Kumaran T
Kumaran T

Reputation: 677

passing and getting too large query string in asp.net

i integrating with an software, where they sending their document to my url with too large query string value. i.e. more than 75000 char for a parameter. i am in a R&D phase to check whether integration is works. i came to know that browsers will limit the query string. i want to get their document into to my server. i google but not get the answer. the url is in following fashion

Http:\\myurl?document=thierdocument in base64 encoded format

guide me to overcome the problem

Upvotes: 2

Views: 5923

Answers (3)

BrokenGlass
BrokenGlass

Reputation: 160992

This is not going to work. The query string is limited to a few thousand characters depending on the browser (i.e. 2083 characters for IE). Use a HTTP POST instead and put the document in binary format in the body of the request.

The main idea of a URL was to be a Uniform Resource Locator, not to pass all the data as part of the URL itself. You cannot work around the browser limits on URLs (neither should you arguably) - an alternative could be passing the document id in form of a number or Guid, then looking up that document to process as part of your page.

Upvotes: 4

Rahul
Rahul

Reputation: 77926

You will have to do it using POST query.

Taken from What is the limit on QueryString / GET / URL parameters?

The spec for URL length does not dictate a minimum or maximum URL length, but implementation varies by browser.

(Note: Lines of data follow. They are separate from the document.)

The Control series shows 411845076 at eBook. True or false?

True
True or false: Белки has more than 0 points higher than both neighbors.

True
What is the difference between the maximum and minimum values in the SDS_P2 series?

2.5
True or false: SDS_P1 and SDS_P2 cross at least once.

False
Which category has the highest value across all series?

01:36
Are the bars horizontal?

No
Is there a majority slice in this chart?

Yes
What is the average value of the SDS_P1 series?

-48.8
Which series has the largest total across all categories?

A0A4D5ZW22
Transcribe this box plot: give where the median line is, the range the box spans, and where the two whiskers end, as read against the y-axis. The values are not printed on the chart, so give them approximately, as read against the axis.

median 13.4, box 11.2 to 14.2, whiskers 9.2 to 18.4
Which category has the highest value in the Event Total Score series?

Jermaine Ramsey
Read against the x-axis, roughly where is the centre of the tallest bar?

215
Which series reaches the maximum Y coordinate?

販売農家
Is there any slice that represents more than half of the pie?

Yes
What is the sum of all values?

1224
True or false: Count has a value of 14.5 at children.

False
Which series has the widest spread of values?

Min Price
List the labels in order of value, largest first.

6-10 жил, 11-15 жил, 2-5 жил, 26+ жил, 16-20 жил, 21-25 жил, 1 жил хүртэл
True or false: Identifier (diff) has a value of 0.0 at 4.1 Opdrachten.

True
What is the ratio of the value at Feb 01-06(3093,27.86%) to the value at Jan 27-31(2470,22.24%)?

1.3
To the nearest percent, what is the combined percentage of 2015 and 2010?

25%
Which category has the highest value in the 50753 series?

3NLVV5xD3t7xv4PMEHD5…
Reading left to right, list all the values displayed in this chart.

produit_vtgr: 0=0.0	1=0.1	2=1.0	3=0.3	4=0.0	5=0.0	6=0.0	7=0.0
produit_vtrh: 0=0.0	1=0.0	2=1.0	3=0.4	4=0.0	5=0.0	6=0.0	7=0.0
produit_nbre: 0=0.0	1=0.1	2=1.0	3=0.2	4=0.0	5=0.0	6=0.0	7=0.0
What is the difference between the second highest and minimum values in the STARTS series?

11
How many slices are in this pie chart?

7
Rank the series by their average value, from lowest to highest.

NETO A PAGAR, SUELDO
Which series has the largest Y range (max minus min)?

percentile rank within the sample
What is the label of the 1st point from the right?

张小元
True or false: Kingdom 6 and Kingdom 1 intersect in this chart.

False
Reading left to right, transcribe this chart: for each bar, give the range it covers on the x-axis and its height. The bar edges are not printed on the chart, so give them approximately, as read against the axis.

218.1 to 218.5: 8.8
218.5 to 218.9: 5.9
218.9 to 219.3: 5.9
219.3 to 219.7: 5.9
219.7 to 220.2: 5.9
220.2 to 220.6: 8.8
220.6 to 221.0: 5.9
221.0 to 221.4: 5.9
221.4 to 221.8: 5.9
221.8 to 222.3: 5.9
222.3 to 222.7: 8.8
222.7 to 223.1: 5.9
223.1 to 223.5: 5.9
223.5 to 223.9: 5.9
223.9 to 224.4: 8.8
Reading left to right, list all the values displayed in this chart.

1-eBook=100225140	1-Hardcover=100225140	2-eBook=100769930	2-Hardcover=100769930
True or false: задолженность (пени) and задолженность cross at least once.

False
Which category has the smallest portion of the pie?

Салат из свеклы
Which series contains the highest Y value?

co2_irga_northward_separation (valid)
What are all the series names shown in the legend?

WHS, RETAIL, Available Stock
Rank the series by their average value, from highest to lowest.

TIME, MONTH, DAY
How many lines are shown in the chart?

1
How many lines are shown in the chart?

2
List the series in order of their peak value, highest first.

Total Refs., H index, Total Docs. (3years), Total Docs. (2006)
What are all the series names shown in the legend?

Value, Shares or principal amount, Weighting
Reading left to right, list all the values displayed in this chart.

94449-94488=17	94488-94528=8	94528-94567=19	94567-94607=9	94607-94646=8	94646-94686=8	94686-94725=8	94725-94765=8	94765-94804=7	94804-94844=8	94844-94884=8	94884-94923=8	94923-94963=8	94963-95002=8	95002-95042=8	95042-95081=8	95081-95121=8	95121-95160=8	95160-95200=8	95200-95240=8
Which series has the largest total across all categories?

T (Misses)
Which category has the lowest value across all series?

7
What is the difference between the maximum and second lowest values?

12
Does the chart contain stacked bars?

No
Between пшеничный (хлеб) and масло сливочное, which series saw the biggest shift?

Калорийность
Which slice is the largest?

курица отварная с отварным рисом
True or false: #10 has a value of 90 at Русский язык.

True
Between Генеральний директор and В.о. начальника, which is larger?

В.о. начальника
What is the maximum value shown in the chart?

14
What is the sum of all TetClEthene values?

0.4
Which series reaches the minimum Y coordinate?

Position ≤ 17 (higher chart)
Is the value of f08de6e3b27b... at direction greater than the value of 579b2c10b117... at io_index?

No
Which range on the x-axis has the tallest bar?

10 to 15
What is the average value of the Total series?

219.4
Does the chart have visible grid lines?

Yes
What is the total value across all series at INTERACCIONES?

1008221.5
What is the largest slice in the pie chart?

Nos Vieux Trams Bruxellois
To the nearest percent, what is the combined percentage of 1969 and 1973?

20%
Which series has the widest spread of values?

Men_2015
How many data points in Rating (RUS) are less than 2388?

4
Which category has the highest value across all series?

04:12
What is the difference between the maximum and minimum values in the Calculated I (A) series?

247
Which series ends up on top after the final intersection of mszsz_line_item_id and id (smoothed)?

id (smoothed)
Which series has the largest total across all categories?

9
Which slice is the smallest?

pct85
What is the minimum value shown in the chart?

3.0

On Windows: Opera supports ~4050 characters, IE 4.0+ supports exactly 2083 characters, Netscape 3 -> 4.78 support up to 8192 characters before causing errors on shut-down, and Netscape 6 supports ~2000 before causing errors on start-up.

Upvotes: 0

Aristos
Aristos

Reputation: 66641

My suggestion is to move the data from query string, to post form.

My suggestion is to move the data from query string, to post form.

Why ?
one reason is the the url data, including your big string, is used to know if the page is going to cached by the browser or not. So I think that browser him self have a problem remeber this big string.

other reason is that this url is travel as it is, a big one, and is very possible to not reach the target.

The 2083 charatercs in IE I think that is refered only on URL, not on the included data.